I am trying to process a CSV file but am having trouble with my hosts
maximum execution time of 30 seconds.
This is how the script works at the moment.
User uploads their CSV file
The script goes through the file() and writes smaller chunk files.
The script then goes through processing the smaller files, populating the
database, deleting the processed file and refreshing itself, thus starting
again.
This system works for files up to 15000 rows, but I need to be able to
process larger files.
The bottleneck is with the initial splitting, since I use the file()
function to read the entire uploaded file.
Does anyone know a quicker way to split a file into smaller chunks.
TIA
RG 22 5200
> This system works for files up to 15000 rows, but I need to be able to process larger files. The bottleneck is with the initial splitting, since I use the file() function to read the entire uploaded file.
file() is by far NOT a bottleneck at your present Problem as it is not
any slower than reading the using fread() and splitting it up afterwards.
The Bottleneck is (seems like) your Database compare / writing stuff.
It sounds like you read in eg. 15000 lines, break them down into chunks
and then proceed all the chunks line by line, checking the database,
comparing
the database data with your cvs and then deciding on what to do (delete,
insert
update ...)
At 15000 Entries THIS will make your Script timeout, not the file()
command.
If you do not believe it, try to manually read and explode it ...
regards
timo
"Timo Henke" <we*******@fli7e.de> wrote in message
news:bl*************@news.t-online.com... This system works for files up to 15000 rows, but I need to be able to process larger files. The bottleneck is with the initial splitting, since I use the file() function to read the entire uploaded file.
file() is by far NOT a bottleneck at your present Problem as it is not any slower than reading the using fread() and splitting it up afterwards.
The Bottleneck is (seems like) your Database compare / writing stuff.
It sounds like you read in eg. 15000 lines, break them down into chunks and then proceed all the chunks line by line, checking the database, comparing the database data with your cvs and then deciding on what to do (delete, insert update ...)
At 15000 Entries THIS will make your Script timeout, not the file() command.
If you do not believe it, try to manually read and explode it ...
regards
timo
The initial splitting of the file is the bottleneck, I do not compare
anything in this procedure.
There is not a problem with the database comparing etc, it seems to take
about 2 seconds to do around 3000 mysql queries.
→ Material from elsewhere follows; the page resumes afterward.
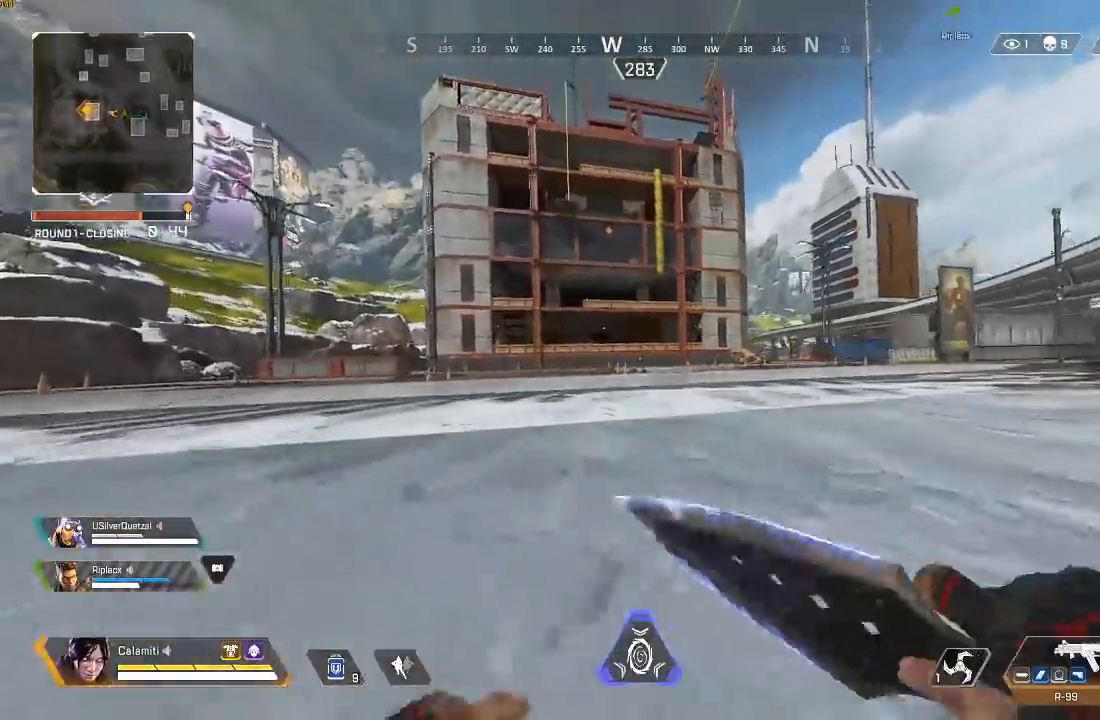
{"buttons": ["TRIANGLE", "L3"], "left_stick": "up", "right_stick": "center", "events": [[33, "left_stick", "up-right"], [83, "CROSS", "down"], [233, "CROSS", "up"], [317, "TRIANGLE", "down"], [383, "TRIANGLE", "up"], [433, "left_stick", "up"], [483, "TRIANGLE", "down"], [500, "L3", "down"]]}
This is fine.
I just need a quick way to initially split the large file into smaller
files.
TIA
RG
> The initial splitting of the file is the bottleneck, I do not compare anything in this procedure. There is not a problem with the database comparing etc, it seems to take about 2 seconds to do around 3000 mysql queries. This is fine.
lets talk about filesizes. I JUST tried it. Reading (and splitting) a 19MB
File
with 322000 Lines took 0.39843 seconds on My Machine:
<?php
list($usec, $sec) = explode(" ",microtime());
$start =((float)$usec + (float)$sec);
$indata = file("cvs");
list($usec, $sec) = explode(" ",microtime());
$end =((float)$usec + (float)$sec);
printf("%.5f",$end-$start);
?>
This IS NOT a bottleneck i believe?
Timo
"Timo Henke" <we*******@fli7e.de> wrote in message
news:bl*************@news.t-online.com... The initial splitting of the file is the bottleneck, I do not compare anything in this procedure. There is not a problem with the database comparing etc, it seems to take about 2 seconds to do around 3000 mysql queries. This is fine.
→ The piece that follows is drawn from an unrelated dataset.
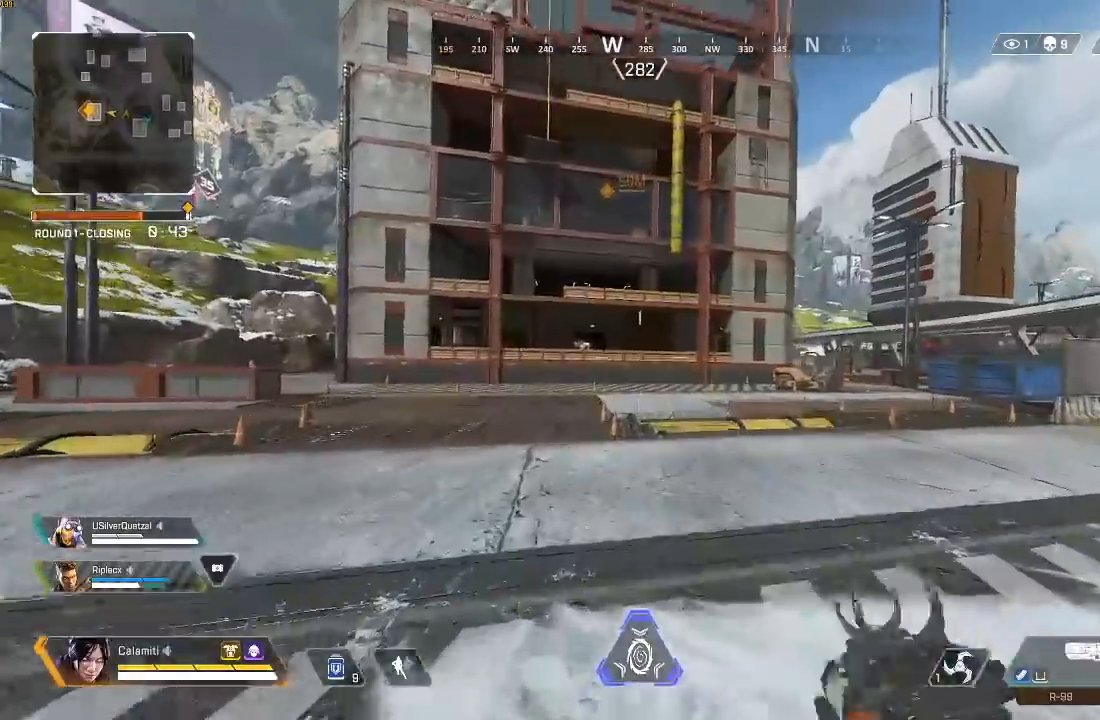
{"buttons": [], "left_stick": "up", "right_stick": "center", "events": [[167, "L3", "up"], [217, "TRIANGLE", "up"]]}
lets talk about filesizes. I JUST tried it. Reading (and splitting) a 19MB File with 322000 Lines took 0.39843 seconds on My Machine:
<?php
list($usec, $sec) = explode(" ",microtime()); $start =((float)$usec + (float)$sec);
$indata = file("cvs");
list($usec, $sec) = explode(" ",microtime()); $end =((float)$usec + (float)$sec);
printf("%.5f",$end-$start);
?>
This IS NOT a bottleneck i believe?
Timo
Lightning fast.
I think I've found the problem: upload_max_filesize is 2M
It is dieing, very poorly.
You must have changed your php.ini?
Thanks for the pointers
RG
> Lightning fast.
yeehaa :-) I think I've found the problem: upload_max_filesize is 2M It is dieing, very poorly. You must have changed your php.ini?
jupp .. changed to 32M, because i often need to transfer bigger
data in our intranet.
Thanks for the pointers
hope it would work out well for you
regards
timo
"Timo Henke" <we*******@fli7e.de> wrote in message
news:bl*************@news.t-online.com... Lightning fast.
yeehaa :-)
I think I've found the problem: upload_max_filesize is 2M It is dieing, very poorly. You must have changed your php.ini?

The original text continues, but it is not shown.